**Work required**. Search the data for the string "Crossing" and extract every line where it appears.

Available data START

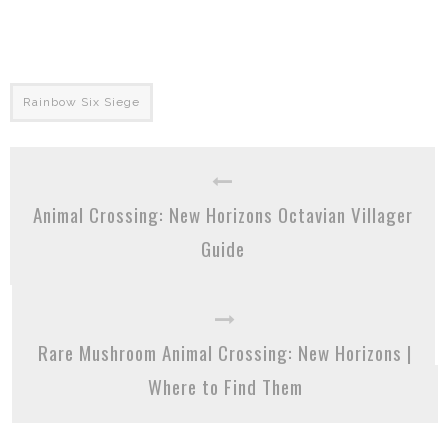
Rainbow Six Siege
Animal Crossing: New Horizons Octavian Villager
Guide
Rare Mushroom Animal Crossing: New Horizons |
Where to Find Them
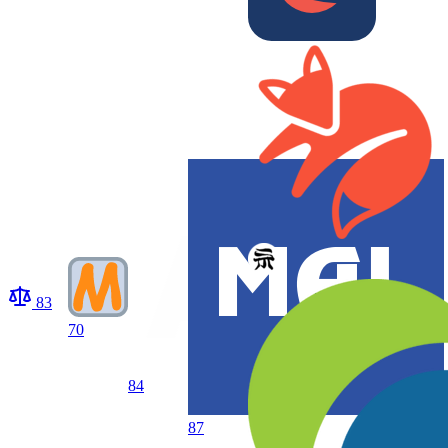
83
70
84
87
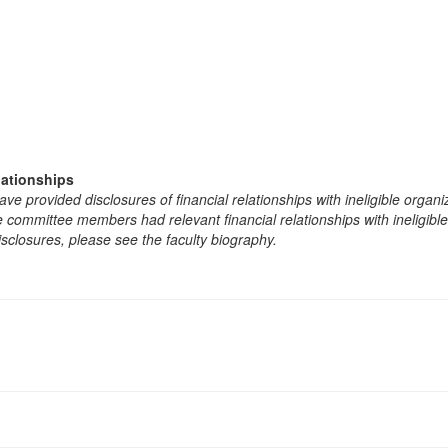
lationships
e provided disclosures of financial relationships with ineligible organi
the committee members had relevant financial relationships with ineligibl
isclosures, please see the faculty biography.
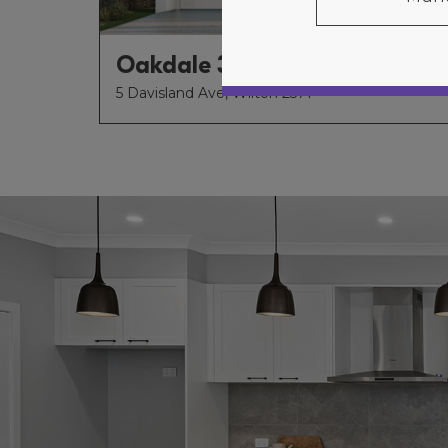
Oakdale 34
5 Davisland Ave, Wilton 2571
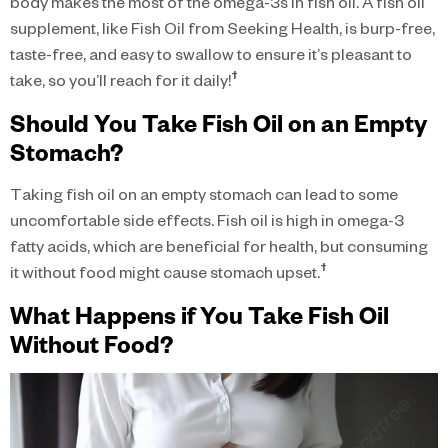
body makes the most of the omega-3s in fish oil. A fish oil
supplement, like Fish Oil from Seeking Health, is burp-free,
taste-free, and easy to swallow to ensure it’s pleasant to
†
take, so you’ll reach for it daily!
Should You Take Fish Oil on an Empty
Stomach?
Taking fish oil on an empty stomach can lead to some
uncomfortable side effects. Fish oil is high in omega-3
fatty acids, which are beneficial for health, but consuming
†
it without food might cause stomach upset.
What Happens if You Take Fish Oil
Without Food?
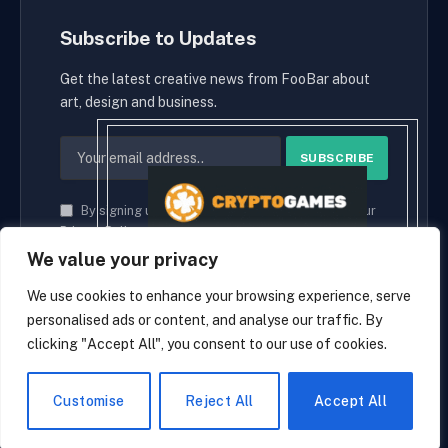
Subscribe to Updates
Get the latest creative news from FooBar about
art, design and business.
By signing up, you agree to the our terms and our
Privacy Policy
agreement.
We value your privacy
We use cookies to enhance your browsing experience, serve
personalised ads or content, and analyse our traffic. By
© 2026 cryptaces.
clicking "Accept All", you consent to our use of cookies.
about us
Contact us
Disclaimer
Privacy Policy
Terms and Conditions
EN
Customise
Reject All
Accept All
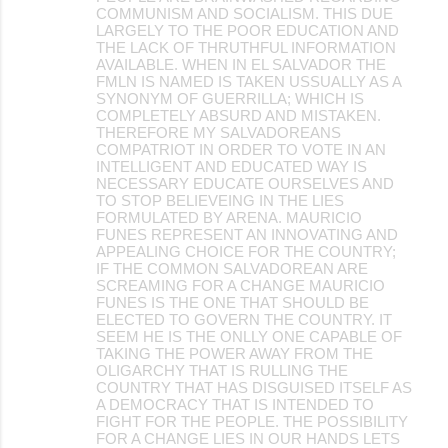
COMMUNISM AND SOCIALISM. THIS DUE
LARGELY TO THE POOR EDUCATION AND
THE LACK OF THRUTHFUL INFORMATION
AVAILABLE. WHEN IN EL SALVADOR THE
FMLN IS NAMED IS TAKEN USSUALLY AS A
SYNONYM OF GUERRILLA; WHICH IS
COMPLETELY ABSURD AND MISTAKEN.
THEREFORE MY SALVADOREANS
COMPATRIOT IN ORDER TO VOTE IN AN
INTELLIGENT AND EDUCATED WAY IS
NECESSARY EDUCATE OURSELVES AND
TO STOP BELIEVEING IN THE LIES
FORMULATED BY ARENA. MAURICIO
FUNES REPRESENT AN INNOVATING AND
APPEALING CHOICE FOR THE COUNTRY;
IF THE COMMON SALVADOREAN ARE
SCREAMING FOR A CHANGE MAURICIO
FUNES IS THE ONE THAT SHOULD BE
ELECTED TO GOVERN THE COUNTRY. IT
SEEM HE IS THE ONLLY ONE CAPABLE OF
TAKING THE POWER AWAY FROM THE
OLIGARCHY THAT IS RULLING THE
COUNTRY THAT HAS DISGUISED ITSELF AS
A DEMOCRACY THAT IS INTENDED TO
FIGHT FOR THE PEOPLE. THE POSSIBILITY
FOR A CHANGE LIES IN OUR HANDS LETS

Available data END

**Result below**.
Animal Crossing: New Horizons Octavian Villager
Rare Mushroom Animal Crossing: New Horizons |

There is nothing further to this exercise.